**DATA LINES**:
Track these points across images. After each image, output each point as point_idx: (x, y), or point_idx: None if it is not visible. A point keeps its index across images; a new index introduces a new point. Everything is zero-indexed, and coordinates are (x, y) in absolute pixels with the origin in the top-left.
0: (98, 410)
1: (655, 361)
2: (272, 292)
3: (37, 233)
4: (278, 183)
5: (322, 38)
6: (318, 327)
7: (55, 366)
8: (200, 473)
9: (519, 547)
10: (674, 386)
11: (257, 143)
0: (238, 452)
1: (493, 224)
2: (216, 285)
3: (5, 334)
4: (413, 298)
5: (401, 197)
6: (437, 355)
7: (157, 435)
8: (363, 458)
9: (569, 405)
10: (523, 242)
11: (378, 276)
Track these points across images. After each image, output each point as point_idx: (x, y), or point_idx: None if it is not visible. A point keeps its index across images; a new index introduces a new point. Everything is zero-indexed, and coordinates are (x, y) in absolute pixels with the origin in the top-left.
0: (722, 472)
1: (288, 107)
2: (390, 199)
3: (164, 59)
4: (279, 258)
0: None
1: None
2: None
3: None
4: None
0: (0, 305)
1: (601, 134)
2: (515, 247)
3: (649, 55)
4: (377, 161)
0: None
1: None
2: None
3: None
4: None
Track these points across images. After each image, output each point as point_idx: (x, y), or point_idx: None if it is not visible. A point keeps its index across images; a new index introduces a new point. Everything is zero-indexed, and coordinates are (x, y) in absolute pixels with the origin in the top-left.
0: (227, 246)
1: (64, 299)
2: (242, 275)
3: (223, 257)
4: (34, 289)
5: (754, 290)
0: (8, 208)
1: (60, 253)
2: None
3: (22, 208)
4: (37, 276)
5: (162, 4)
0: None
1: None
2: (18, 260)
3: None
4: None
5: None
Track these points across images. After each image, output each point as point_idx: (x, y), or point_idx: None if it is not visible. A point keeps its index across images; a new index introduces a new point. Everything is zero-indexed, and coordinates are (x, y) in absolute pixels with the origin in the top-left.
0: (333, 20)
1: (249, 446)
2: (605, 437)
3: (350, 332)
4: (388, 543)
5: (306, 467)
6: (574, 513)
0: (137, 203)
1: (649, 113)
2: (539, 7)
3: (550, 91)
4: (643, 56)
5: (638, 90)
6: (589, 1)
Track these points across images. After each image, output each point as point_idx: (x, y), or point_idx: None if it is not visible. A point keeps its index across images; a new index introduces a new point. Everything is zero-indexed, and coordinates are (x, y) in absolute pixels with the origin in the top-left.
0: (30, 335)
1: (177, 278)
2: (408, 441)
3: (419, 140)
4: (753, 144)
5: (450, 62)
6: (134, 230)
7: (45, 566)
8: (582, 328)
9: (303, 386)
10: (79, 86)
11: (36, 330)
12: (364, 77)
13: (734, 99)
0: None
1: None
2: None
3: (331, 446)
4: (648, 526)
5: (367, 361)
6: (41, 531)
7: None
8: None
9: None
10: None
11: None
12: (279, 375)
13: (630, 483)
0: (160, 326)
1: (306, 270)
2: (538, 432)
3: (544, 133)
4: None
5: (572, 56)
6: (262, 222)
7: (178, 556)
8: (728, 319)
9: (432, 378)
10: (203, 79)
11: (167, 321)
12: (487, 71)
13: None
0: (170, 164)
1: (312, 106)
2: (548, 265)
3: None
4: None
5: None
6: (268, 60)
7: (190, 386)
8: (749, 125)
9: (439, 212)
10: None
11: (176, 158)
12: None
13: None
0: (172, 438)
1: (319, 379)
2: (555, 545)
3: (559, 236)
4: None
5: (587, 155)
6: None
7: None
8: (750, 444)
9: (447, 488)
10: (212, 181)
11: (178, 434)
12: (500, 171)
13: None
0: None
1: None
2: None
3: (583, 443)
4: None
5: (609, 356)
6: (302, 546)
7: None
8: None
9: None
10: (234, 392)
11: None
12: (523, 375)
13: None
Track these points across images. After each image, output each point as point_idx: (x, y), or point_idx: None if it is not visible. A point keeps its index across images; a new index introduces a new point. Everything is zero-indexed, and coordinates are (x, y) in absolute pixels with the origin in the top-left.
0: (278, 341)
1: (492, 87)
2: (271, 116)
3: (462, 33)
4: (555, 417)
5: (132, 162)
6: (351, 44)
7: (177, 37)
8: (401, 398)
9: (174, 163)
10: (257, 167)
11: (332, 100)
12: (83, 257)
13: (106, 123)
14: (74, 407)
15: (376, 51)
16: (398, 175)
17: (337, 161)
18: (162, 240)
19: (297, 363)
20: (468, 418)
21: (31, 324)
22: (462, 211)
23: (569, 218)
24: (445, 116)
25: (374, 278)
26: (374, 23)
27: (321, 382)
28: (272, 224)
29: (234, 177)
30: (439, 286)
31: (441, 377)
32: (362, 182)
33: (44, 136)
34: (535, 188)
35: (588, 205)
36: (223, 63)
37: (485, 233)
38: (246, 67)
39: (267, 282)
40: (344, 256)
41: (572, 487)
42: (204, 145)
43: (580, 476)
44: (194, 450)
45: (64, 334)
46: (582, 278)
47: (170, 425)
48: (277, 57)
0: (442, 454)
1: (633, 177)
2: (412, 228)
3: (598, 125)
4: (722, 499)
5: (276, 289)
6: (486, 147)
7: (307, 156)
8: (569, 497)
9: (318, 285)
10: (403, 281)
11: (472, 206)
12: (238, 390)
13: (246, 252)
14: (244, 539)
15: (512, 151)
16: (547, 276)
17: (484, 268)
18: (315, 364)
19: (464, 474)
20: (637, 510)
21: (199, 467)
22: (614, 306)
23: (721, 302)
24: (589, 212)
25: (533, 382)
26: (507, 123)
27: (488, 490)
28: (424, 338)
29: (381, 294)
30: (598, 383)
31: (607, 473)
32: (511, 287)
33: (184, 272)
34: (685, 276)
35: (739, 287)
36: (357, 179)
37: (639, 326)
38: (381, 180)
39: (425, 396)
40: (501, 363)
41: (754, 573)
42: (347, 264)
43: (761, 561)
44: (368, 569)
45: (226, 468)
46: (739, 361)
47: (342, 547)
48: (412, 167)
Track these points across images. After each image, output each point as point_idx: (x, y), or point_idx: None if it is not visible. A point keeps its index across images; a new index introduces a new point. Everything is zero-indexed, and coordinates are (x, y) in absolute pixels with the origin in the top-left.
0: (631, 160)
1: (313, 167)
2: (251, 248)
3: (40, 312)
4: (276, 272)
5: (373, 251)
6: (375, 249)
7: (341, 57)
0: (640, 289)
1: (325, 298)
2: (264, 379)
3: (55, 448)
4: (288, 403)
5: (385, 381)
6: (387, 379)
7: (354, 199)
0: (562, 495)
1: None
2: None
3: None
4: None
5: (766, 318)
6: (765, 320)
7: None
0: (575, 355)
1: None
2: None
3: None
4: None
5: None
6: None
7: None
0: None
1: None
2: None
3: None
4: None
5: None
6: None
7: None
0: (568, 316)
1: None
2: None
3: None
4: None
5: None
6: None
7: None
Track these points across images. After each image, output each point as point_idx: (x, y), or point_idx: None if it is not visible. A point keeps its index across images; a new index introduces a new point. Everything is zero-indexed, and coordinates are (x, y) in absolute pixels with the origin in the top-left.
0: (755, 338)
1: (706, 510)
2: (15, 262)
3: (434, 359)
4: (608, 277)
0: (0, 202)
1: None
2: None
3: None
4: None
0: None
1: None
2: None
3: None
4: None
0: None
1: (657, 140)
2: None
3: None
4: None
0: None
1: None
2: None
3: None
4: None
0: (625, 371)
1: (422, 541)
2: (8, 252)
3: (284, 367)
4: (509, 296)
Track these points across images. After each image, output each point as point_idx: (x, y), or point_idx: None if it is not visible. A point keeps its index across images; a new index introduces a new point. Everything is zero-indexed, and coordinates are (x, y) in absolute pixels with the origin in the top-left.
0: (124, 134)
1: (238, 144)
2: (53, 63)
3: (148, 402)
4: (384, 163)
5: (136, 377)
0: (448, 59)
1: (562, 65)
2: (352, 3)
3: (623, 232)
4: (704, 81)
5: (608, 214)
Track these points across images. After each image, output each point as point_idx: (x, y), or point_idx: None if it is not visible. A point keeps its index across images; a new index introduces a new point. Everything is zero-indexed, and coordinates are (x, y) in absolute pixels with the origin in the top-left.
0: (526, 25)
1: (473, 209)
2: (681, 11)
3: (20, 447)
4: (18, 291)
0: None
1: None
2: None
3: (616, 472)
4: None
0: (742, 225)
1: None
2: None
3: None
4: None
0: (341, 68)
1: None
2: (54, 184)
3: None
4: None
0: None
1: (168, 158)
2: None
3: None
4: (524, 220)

**DESCRIPTION OF THE TASK**:
Could you repeat the records from the start through the line containing "11: (378, 276)", and only that part, with "visible" switched to "in view" and everything else left unchanged?

**WRITTEN ANSWER**:
Track these points across images. After each image, output each point as point_idx: (x, y), or point_idx: None if it is not in view. A point keeps its index across images; a new index introduces a new point. Everything is zero-indexed, and coordinates are (x, y) in absolute pixels with the origin in the top-left.
0: (98, 410)
1: (655, 361)
2: (272, 292)
3: (37, 233)
4: (278, 183)
5: (322, 38)
6: (318, 327)
7: (55, 366)
8: (200, 473)
9: (519, 547)
10: (674, 386)
11: (257, 143)
0: (238, 452)
1: (493, 224)
2: (216, 285)
3: (5, 334)
4: (413, 298)
5: (401, 197)
6: (437, 355)
7: (157, 435)
8: (363, 458)
9: (569, 405)
10: (523, 242)
11: (378, 276)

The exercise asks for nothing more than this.